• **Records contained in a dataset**

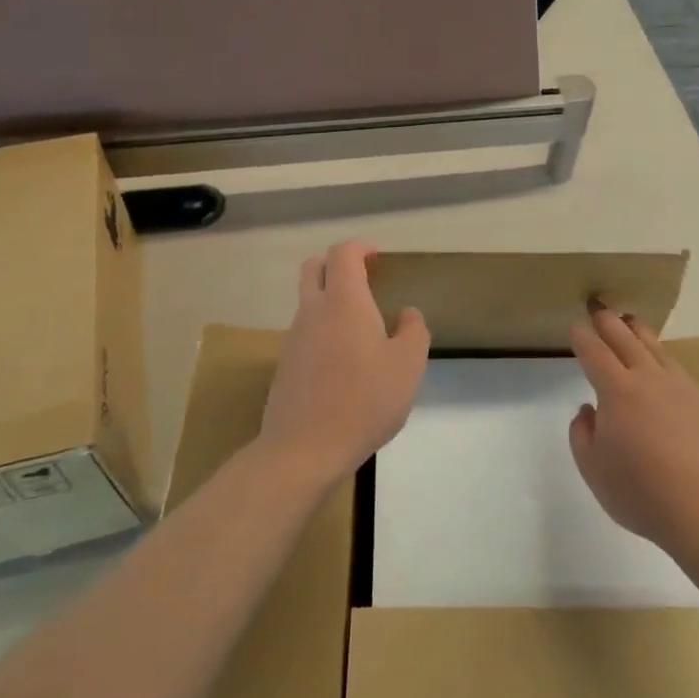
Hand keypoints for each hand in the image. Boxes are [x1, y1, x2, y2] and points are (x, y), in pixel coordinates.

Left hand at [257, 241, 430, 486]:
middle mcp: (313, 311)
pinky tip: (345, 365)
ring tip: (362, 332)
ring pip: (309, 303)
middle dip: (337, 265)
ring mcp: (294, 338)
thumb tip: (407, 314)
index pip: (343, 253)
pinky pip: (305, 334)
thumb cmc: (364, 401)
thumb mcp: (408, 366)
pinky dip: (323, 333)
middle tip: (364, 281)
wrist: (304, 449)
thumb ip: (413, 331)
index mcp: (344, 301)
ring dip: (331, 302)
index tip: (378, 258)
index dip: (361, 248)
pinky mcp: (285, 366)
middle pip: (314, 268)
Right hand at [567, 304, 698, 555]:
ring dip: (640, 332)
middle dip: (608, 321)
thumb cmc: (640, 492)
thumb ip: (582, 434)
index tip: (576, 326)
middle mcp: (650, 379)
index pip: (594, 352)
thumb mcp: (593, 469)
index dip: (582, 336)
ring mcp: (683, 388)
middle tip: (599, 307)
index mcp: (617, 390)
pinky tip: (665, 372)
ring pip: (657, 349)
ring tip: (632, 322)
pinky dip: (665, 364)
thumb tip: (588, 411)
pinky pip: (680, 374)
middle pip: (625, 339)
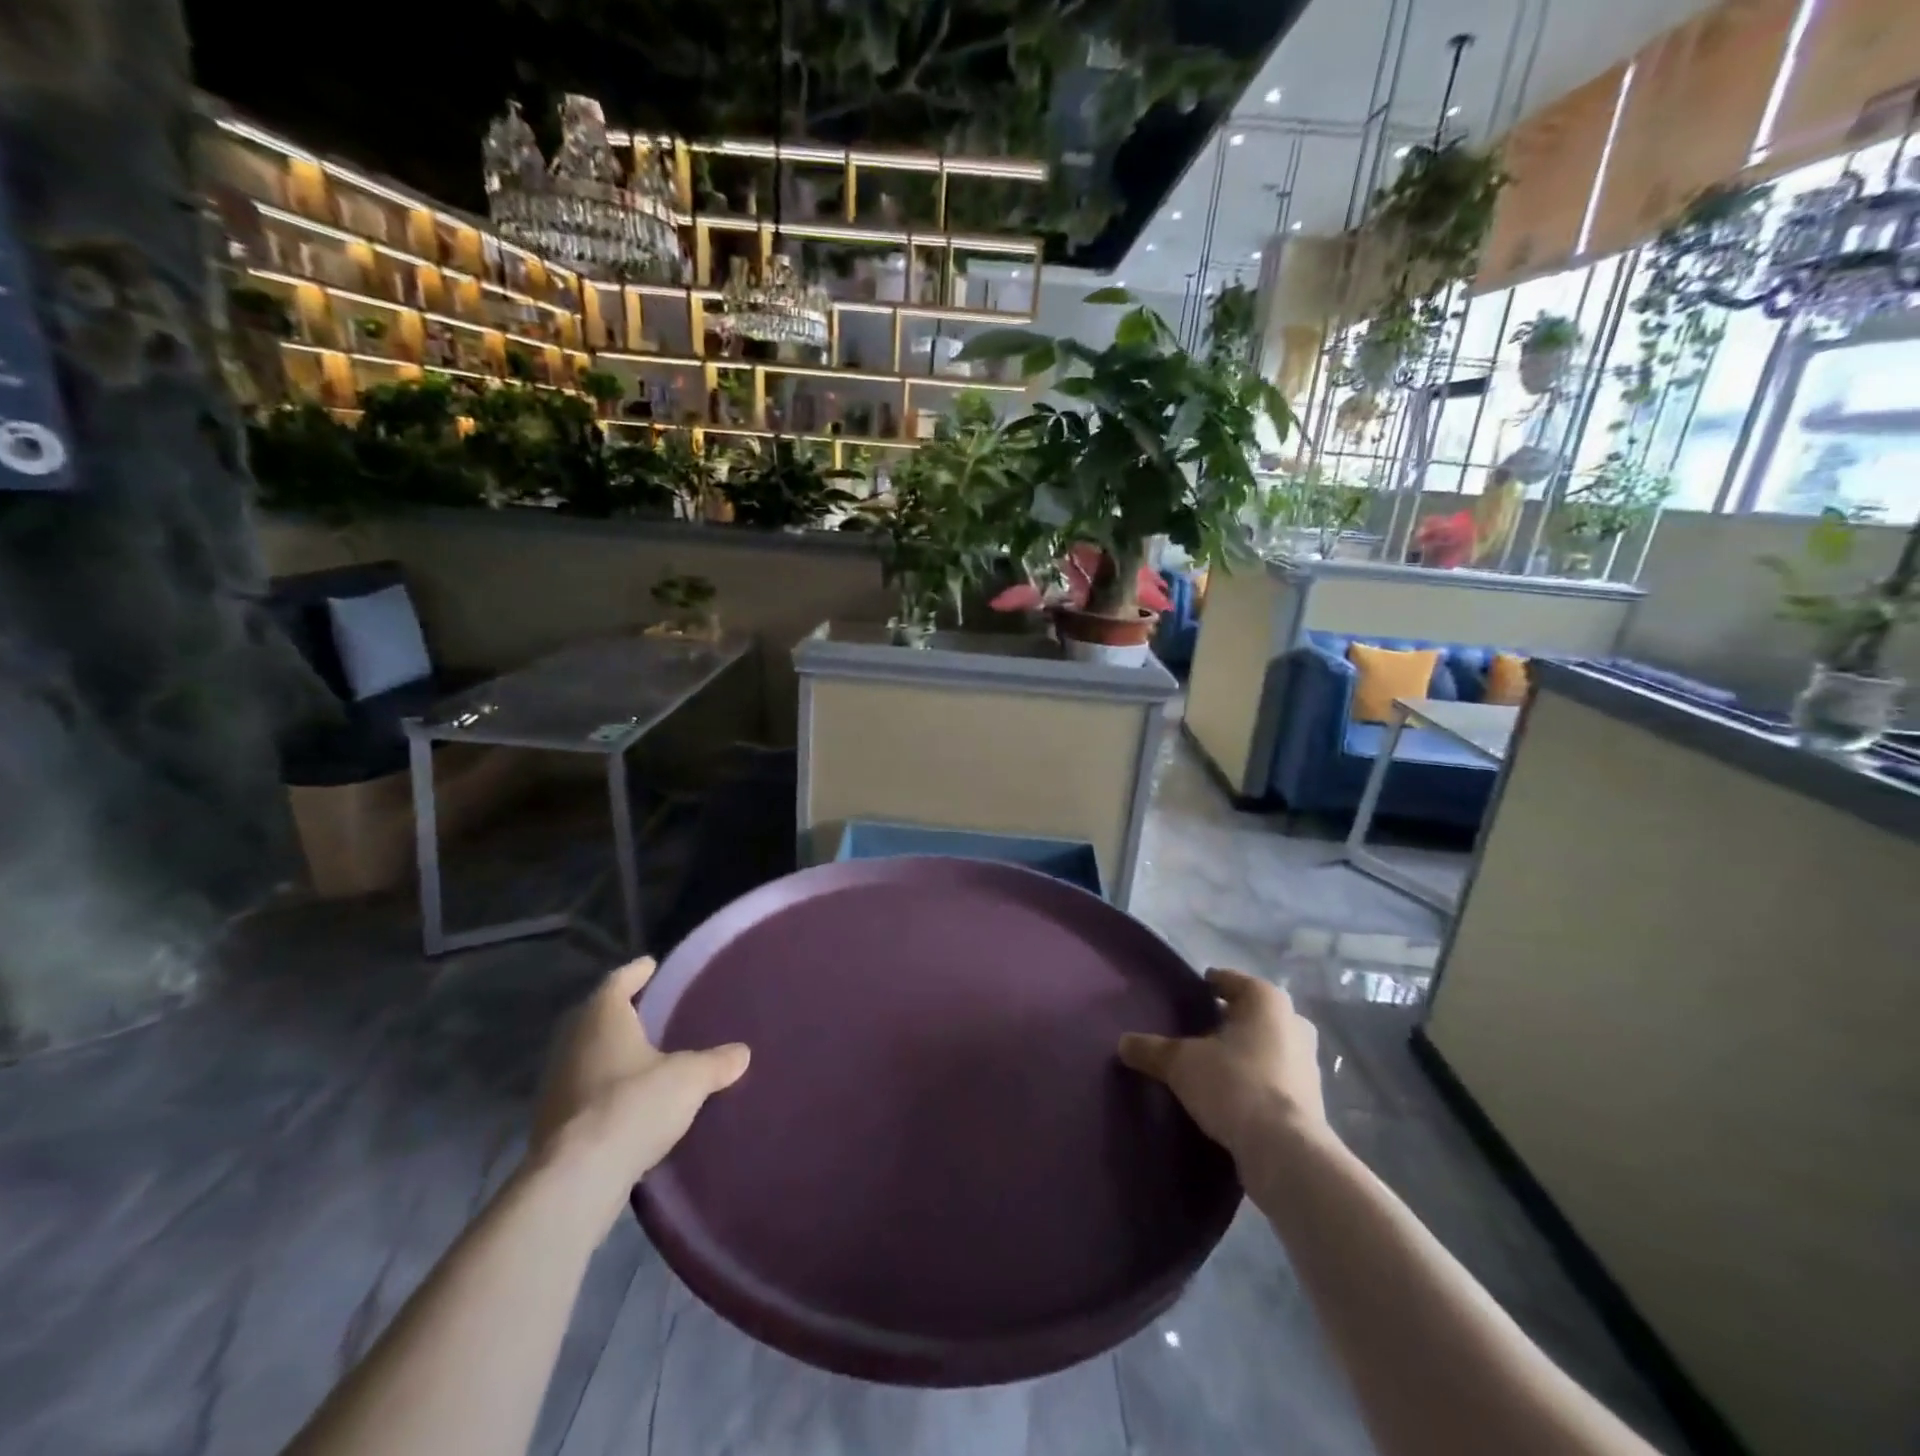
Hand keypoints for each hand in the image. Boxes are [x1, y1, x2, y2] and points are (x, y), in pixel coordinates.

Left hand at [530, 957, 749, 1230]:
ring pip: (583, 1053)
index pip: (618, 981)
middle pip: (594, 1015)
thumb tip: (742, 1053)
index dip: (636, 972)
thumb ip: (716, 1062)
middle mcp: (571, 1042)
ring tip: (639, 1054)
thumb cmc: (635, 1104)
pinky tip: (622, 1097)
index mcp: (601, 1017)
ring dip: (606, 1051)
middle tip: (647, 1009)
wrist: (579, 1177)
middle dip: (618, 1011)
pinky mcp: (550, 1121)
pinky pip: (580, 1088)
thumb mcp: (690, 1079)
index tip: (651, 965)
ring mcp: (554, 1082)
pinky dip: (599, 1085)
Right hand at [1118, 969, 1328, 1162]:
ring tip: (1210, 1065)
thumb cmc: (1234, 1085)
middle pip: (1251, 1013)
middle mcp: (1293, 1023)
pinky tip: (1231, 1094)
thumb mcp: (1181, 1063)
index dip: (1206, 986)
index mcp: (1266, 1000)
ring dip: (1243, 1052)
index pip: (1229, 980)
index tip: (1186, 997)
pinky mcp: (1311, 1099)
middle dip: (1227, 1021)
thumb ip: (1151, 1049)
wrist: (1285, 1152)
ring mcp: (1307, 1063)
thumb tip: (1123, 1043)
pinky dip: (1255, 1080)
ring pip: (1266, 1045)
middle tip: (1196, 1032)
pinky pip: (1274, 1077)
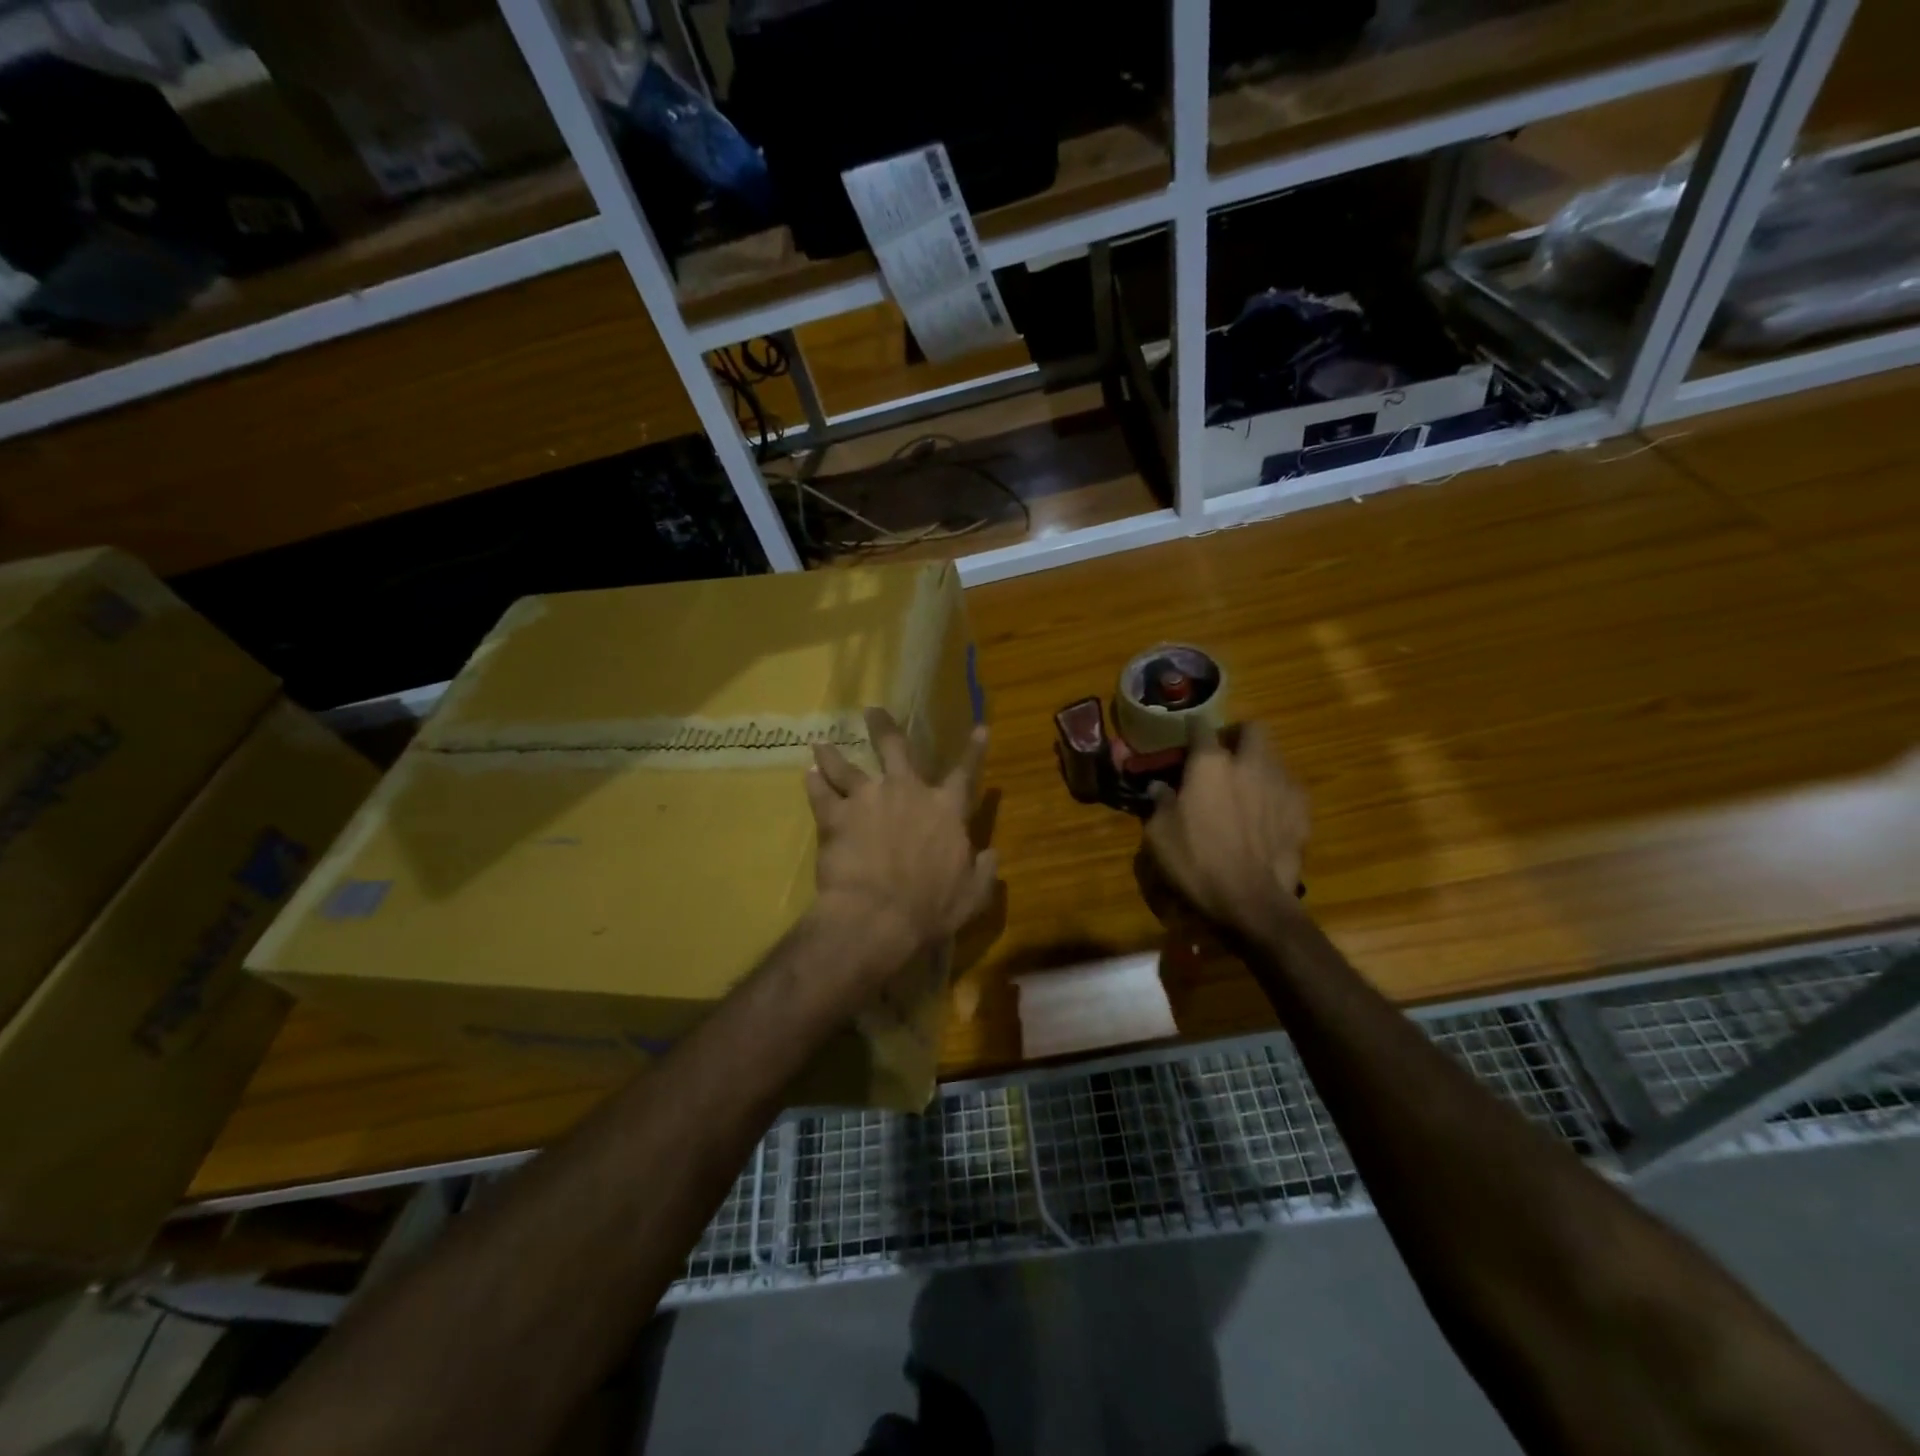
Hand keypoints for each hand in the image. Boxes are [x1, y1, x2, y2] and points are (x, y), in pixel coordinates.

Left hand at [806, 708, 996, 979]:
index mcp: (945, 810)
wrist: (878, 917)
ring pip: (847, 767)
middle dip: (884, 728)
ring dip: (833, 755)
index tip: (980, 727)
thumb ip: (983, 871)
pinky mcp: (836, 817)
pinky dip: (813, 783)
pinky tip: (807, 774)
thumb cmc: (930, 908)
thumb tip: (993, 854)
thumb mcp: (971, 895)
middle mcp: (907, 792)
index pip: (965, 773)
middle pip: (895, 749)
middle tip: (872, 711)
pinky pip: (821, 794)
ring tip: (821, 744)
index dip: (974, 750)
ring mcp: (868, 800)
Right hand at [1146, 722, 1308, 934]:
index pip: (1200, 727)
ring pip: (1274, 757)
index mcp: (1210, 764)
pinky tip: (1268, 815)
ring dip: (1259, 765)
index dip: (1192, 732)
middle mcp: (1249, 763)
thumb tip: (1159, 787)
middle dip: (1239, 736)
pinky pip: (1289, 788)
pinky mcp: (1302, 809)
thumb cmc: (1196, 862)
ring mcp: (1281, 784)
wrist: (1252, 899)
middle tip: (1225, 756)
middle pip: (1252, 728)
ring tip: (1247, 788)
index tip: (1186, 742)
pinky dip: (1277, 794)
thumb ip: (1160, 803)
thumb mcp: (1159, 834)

• **Task**
Please list every line of the records that contains "Left".

• **Solution below**
Left hand at [257, 241, 430, 486]:
Left hand at [530, 957, 749, 1230]:
Left hand at [806, 708, 996, 979]:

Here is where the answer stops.